The Muller family fled Germany in 1939, first to London and, then, in 1940, to the United States. On the advice of doctors, because Muller's father had asthma, the family settled in Los Angeles. Muller attended Hollywood High and earned money selling The Saturday Evening Post and other magazines. He was "discovered" by a scriptwriter outside Schwab's Drugstore and subsequently had roles in seven feature films alongside such actors as Ingrid Bergman, Roddy McDowall, and Irene Dunne.
But education overtook acting and he enrolled at the University of California, Los Angeles, graduating in 1948. In 1954, he earned a degree in politics from Oxford University, where he was a Rhodes Scholar, before earning his doctorate at Cornell.
During his time at Johns Hopkins and into his retirement, Muller sat on numerous boards and was a member of many scholarly and professional organizations and associations. After leaving the presidency, he maintained offices at Evergreen Museum & Library in Baltimore and at the School of Advanced International Studies in Washington, remaining involved in the Johns Hopkins community. He was awarded an honorary doctorate of humane letters by Johns Hopkins in 2000, praised in the accompanying citation as "one of the most important links between our youth as a start-up experiment of a university and our maturity as one of the great institutions of the world."
In retirement, Muller chaired the board of St. Mary's College of Maryland and played a key role in transforming the school into Maryland's public honors college. He was honored by St. Mary's in January 2004 with the Order of the Ark and the Dove.
Muller served on numerous corporate and nonprofit boards. He was a director of Alex. Brown, Beneficial Corp., CSX, Millipore, Safeway, Van Kampen Funds, and the Atlantic Council, and he served as chairman of the board of directors of the Federal Reserve Bank of Richmond.
He also was a member of the American Academy of Arts and Sciences, the International Biomedical Research Alliance, the American Association of Rhodes Scholars, the Council on Foreign Relations, and the International Institute for Strategic Studies. He served twice as a director of the German Marshall Fund of the United States and also was a member of the Presidential Commission on White House Fellowships and the Presidential Commission on World Hunger.

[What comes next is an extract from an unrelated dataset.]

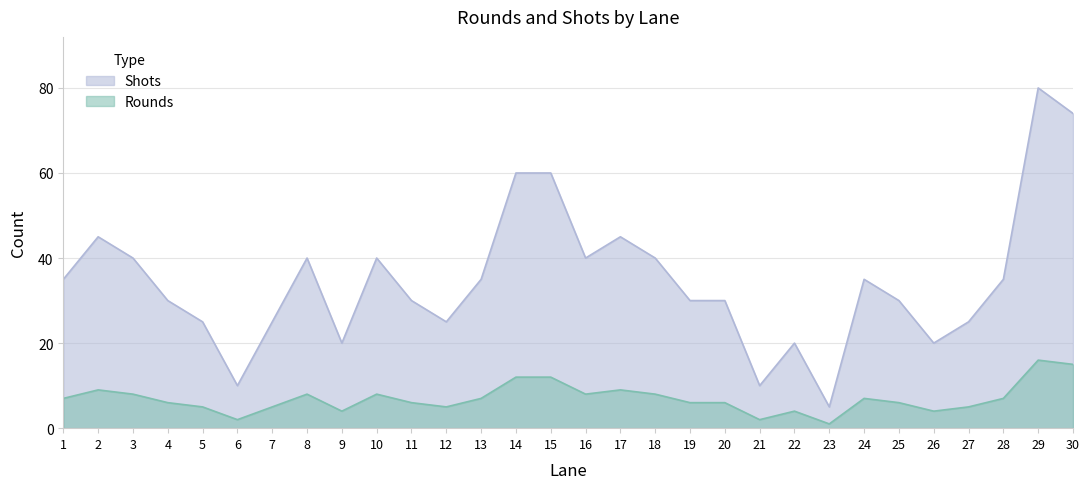

At which category does Shots reach its first local peak?

2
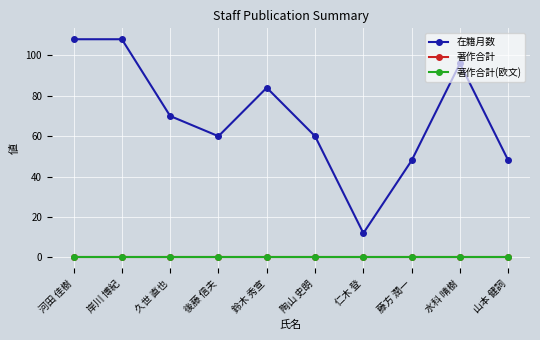

Is this an area chart (filled region under the line)?

No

Muller is survived by his wife of nearly 13 years, Jill E. McGovern; two daughters, Julie M. Mitchell of San Francisco and Elizabeth M. Casparian of Princeton, N.J.; five grandchildren; and a brother, Norbert Muller of Edwards, Mo. His first wife, Margie Hellman Muller, to whom he was married for 48 years, died in 1999.

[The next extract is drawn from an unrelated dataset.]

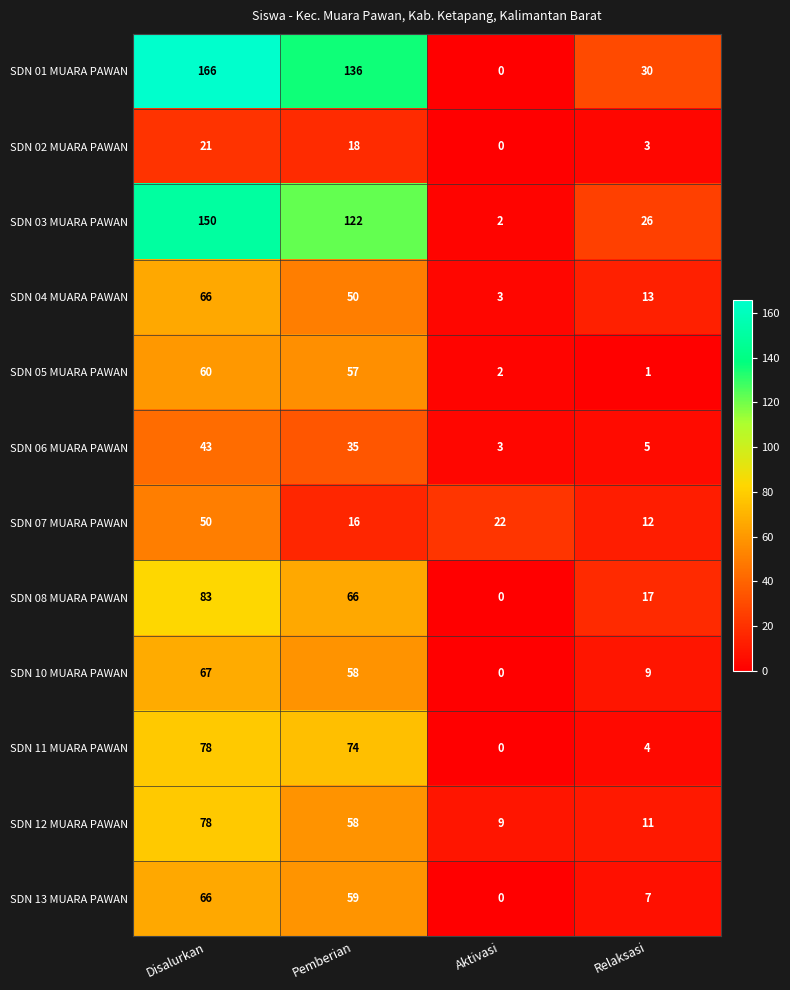

Which category has the lowest value in the SDN 05 MUARA PAWAN series?

Relaksasi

At 11 a.m. on Jan. 22, Johns Hopkins campuses around the world held a moment of silence "to pay tribute to a man of vision and determination who was in many ways responsible for the Johns Hopkins we know today," President Daniels said.
Personal memories and messages of sympathy to Muller's family can be left on the tribute website at web.jhu.edu/administration/president/tributes/muller. Plans for a memorial service at Johns Hopkins, tentatively planned for this month, will be posted on the website as soon as they're finalized.